Available data>

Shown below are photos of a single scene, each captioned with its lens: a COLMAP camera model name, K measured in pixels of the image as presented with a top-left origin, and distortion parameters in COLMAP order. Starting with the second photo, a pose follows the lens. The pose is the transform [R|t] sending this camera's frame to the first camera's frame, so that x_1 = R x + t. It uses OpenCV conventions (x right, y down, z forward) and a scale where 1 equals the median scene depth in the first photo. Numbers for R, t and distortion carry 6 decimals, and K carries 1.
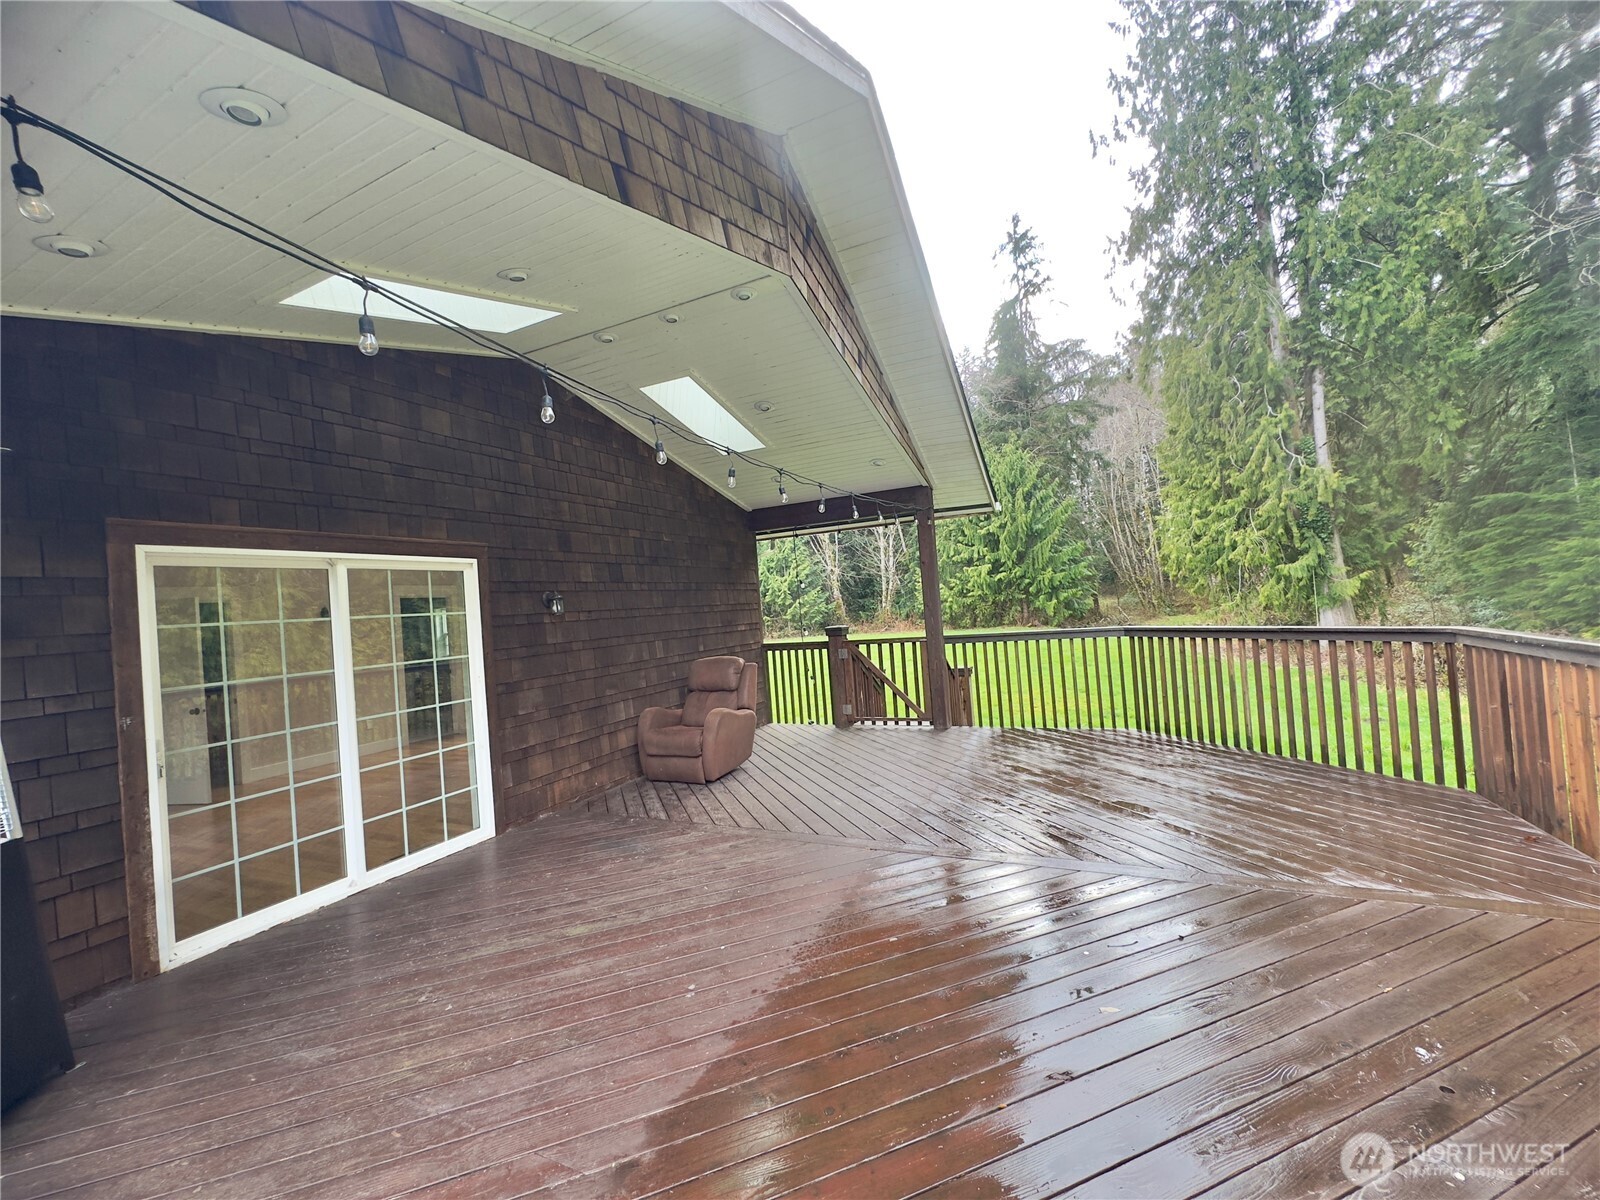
lens RADIAL K [[639.3, 0, 804.7], [0, 639.3, 600.4], [0, 0, 1]] dist [-0.003370, 0.000027]
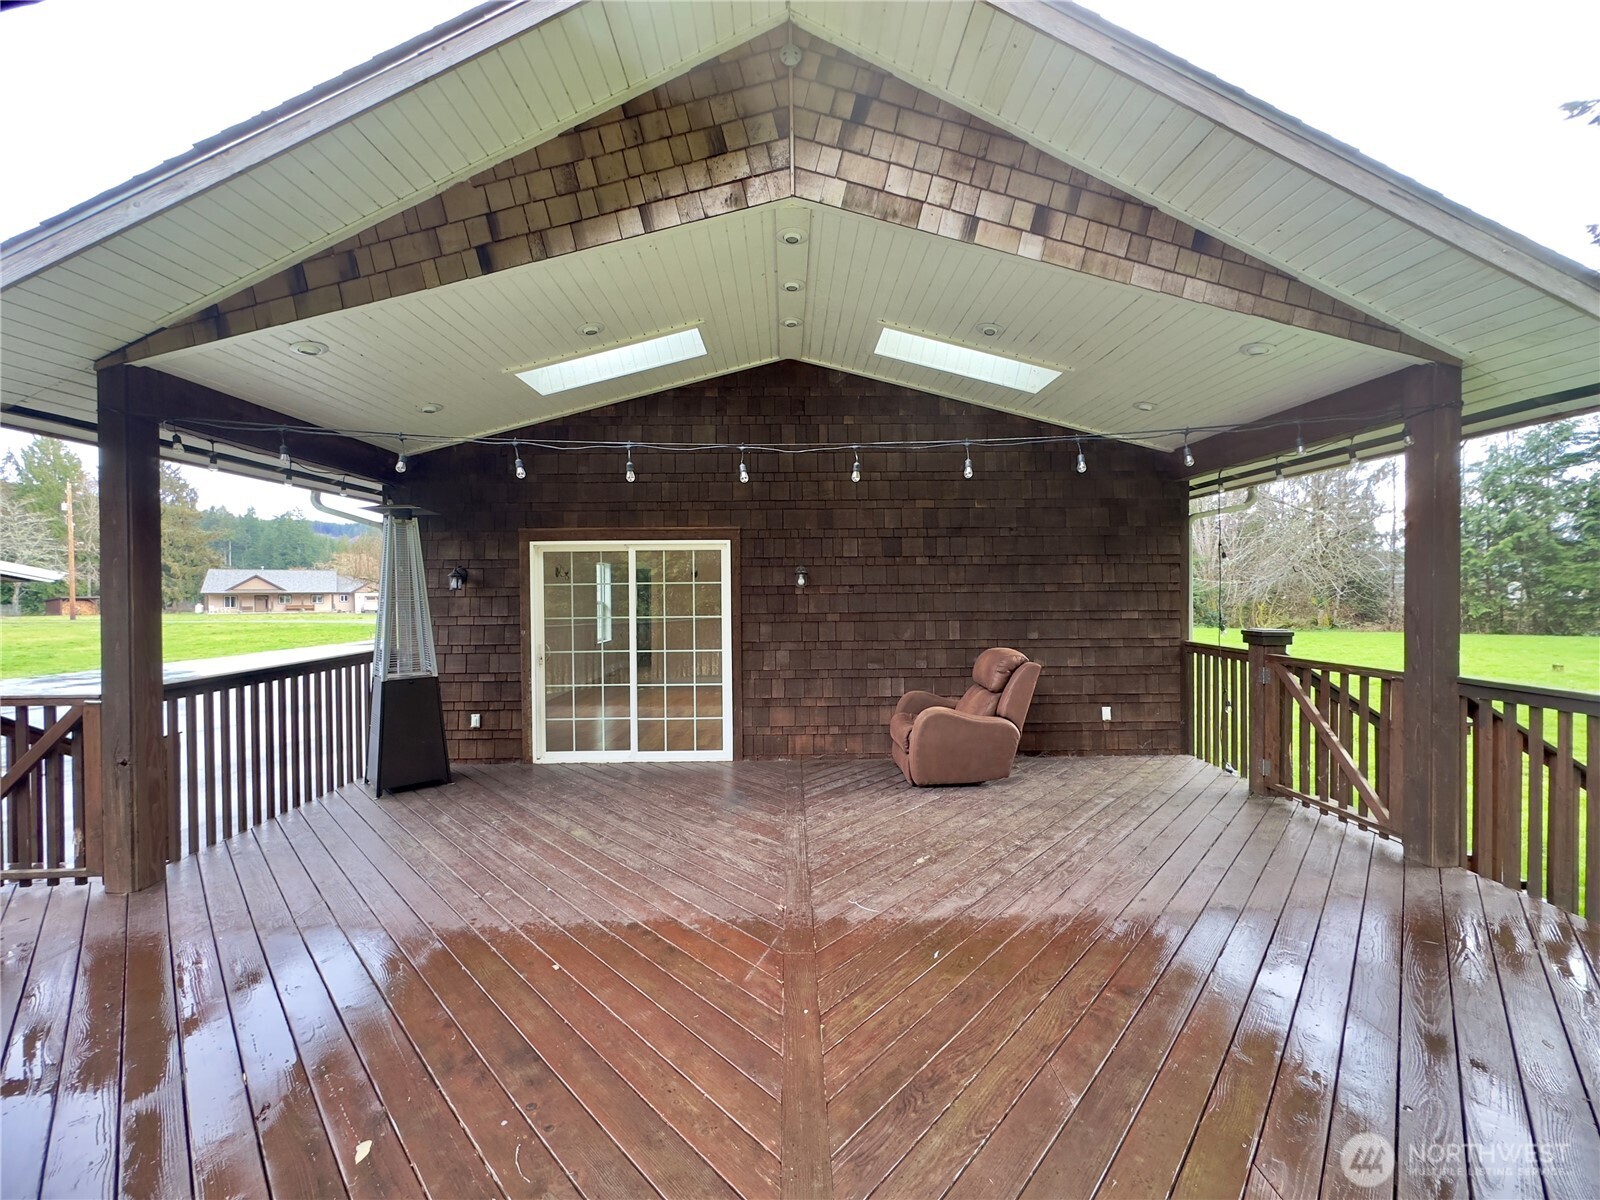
lens RADIAL K [[639.3, 0, 801.4], [0, 639.3, 598.2], [0, 0, 1]] dist [-0.003370, 0.000027]
pose [[0.444798, 0.078378, -0.892195, 0.635252], [-0.013953, 0.996649, 0.080598, -0.050947], [0.895522, -0.023401, 0.444401, 0.535490]]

Task directions> Filter the lines above, keeping unchanged each one that contains the string "lens". Matching is case-sensitive.

Reply to the task>
Shown below are photos of a single scene, each captioned with its lens: a COLMAP camera model name, K measured in pixels of the image as presented with a top-left origin, and distortion parameters in COLMAP order. Starting with the second photo, a pose follows the lens. The pose is the transform [R|t] sending this camera's frame to the first camera's frame, so that x_1 = R x + t. It uses OpenCV conventions (x right, y down, z forward) and a scale where 1 equals the median scene depth in the first photo. Numbers for R, t and distortion carry 6 decimals, and K carries 1.
lens RADIAL K [[639.3, 0, 804.7], [0, 639.3, 600.4], [0, 0, 1]] dist [-0.003370, 0.000027]
lens RADIAL K [[639.3, 0, 801.4], [0, 639.3, 598.2], [0, 0, 1]] dist [-0.003370, 0.000027]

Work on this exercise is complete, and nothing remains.